*** Opening of Input material ***

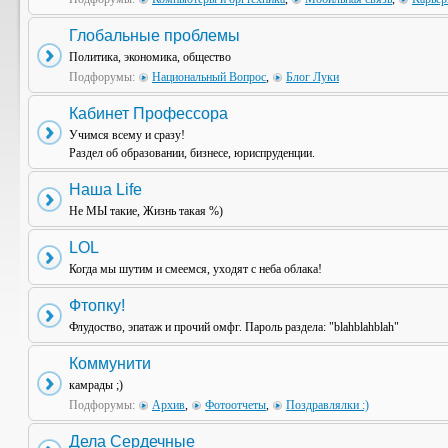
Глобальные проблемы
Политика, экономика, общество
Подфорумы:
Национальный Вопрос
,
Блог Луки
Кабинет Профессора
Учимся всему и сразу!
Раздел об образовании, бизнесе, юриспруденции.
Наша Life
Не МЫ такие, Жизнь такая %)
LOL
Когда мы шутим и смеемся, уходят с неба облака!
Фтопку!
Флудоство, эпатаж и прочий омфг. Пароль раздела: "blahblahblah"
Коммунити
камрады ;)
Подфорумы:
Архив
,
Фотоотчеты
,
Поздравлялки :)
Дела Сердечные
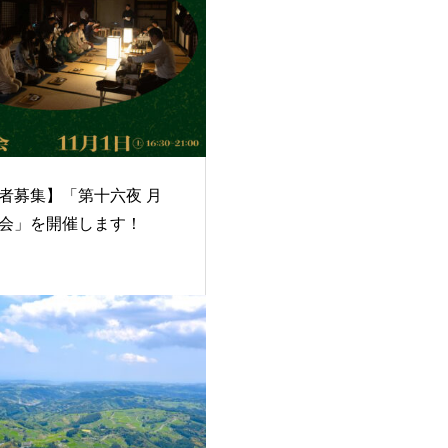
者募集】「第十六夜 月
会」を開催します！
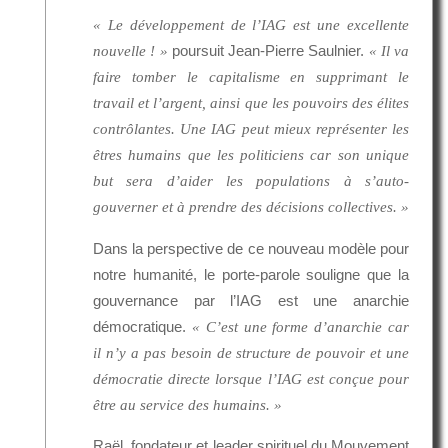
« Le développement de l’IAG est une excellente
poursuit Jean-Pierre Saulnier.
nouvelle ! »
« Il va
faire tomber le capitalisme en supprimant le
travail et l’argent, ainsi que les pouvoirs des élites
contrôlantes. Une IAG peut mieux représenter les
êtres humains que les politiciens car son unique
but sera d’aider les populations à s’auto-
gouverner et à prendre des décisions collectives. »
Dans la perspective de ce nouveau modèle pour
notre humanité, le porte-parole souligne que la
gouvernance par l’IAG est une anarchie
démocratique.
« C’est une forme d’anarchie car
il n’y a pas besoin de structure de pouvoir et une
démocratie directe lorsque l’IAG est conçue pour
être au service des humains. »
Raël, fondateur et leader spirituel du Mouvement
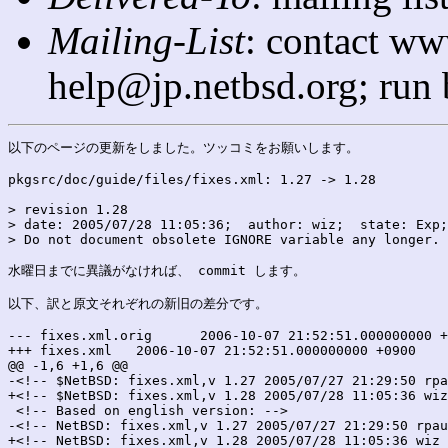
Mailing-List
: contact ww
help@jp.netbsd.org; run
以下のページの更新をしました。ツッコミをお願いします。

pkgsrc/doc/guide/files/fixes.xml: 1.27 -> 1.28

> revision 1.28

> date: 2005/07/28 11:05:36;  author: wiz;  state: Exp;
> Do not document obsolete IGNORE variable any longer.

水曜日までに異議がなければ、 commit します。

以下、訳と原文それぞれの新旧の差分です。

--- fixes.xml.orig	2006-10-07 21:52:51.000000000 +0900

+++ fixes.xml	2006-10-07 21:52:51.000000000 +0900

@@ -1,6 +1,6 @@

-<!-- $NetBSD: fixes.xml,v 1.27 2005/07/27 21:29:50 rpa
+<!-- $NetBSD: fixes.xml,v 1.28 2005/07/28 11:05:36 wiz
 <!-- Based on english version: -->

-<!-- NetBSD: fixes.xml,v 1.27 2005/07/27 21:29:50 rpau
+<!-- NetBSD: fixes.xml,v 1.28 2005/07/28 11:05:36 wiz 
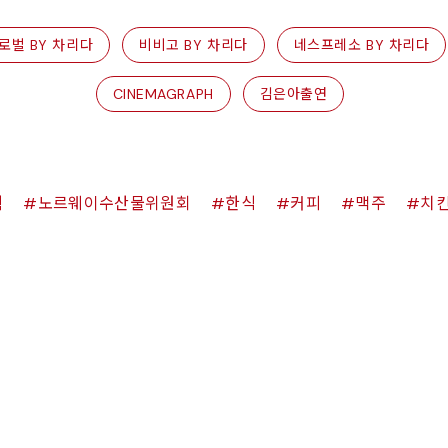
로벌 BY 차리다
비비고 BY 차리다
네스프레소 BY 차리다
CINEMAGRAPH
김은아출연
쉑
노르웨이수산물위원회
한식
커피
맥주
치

*** Close of Input material ***
*** Opening of Input material ***

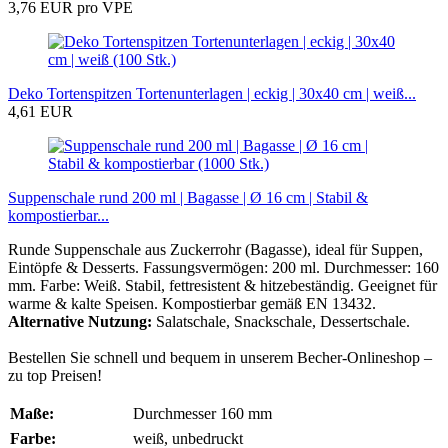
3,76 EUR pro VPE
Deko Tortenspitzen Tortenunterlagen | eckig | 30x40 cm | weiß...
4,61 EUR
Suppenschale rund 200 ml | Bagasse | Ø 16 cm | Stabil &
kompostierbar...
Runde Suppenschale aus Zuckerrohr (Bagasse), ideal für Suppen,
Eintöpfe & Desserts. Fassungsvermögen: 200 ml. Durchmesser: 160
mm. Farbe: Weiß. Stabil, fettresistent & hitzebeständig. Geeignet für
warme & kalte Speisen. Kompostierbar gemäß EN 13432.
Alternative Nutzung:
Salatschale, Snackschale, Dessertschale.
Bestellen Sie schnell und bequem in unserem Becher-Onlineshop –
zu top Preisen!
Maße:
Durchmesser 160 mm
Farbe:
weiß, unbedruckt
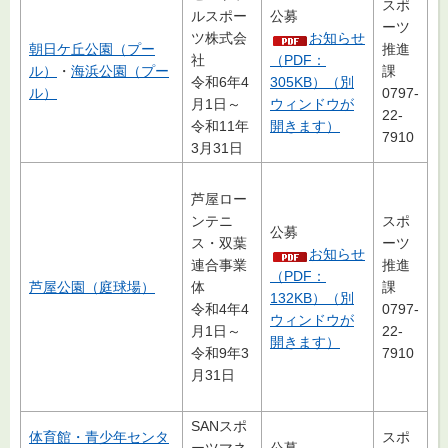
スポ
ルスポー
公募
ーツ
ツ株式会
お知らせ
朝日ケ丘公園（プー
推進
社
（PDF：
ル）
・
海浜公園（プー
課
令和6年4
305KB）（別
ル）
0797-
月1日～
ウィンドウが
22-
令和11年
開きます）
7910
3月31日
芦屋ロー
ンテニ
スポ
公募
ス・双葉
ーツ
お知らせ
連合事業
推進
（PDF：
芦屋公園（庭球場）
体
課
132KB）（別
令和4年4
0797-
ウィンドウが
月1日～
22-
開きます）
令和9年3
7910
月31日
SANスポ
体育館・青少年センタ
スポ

*** Close of Input material ***
*** Opening of Input material ***

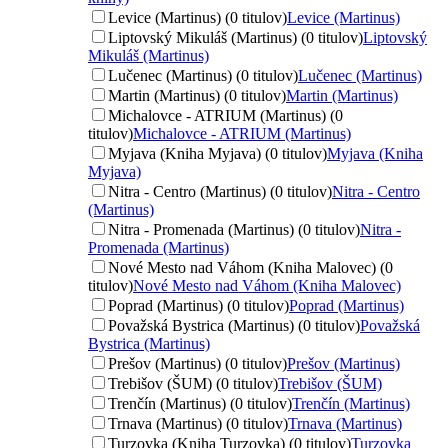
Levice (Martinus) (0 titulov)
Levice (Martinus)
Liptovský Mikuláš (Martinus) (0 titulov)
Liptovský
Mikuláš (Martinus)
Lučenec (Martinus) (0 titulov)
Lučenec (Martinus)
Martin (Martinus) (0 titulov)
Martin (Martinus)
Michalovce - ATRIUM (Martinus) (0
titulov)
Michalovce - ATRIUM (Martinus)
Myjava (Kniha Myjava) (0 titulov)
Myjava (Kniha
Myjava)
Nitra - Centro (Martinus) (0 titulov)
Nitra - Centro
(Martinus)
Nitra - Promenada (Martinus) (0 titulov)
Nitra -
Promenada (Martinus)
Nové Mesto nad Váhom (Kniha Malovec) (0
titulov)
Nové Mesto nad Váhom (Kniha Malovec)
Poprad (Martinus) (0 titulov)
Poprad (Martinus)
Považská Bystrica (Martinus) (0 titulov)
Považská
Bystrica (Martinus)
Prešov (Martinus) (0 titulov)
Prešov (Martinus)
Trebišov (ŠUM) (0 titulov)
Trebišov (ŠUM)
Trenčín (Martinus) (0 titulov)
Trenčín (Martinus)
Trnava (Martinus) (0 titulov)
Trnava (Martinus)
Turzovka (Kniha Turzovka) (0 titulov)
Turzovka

*** Close of Input material ***

Would you copy out every line in the records that includes the string "fixes"?

pkgsrc/doc/guide/files/fixes.xml: 1.27 -> 1.28
--- fixes.xml.orig	2006-10-07 21:52:51.000000000 +0900
+++ fixes.xml	2006-10-07 21:52:51.000000000 +0900
-<!-- $NetBSD: fixes.xml,v 1.27 2005/07/27 21:29:50 rpa
+<!-- $NetBSD: fixes.xml,v 1.28 2005/07/28 11:05:36 wiz
-<!-- NetBSD: fixes.xml,v 1.27 2005/07/27 21:29:50 rpau
+<!-- NetBSD: fixes.xml,v 1.28 2005/07/28 11:05:36 wiz 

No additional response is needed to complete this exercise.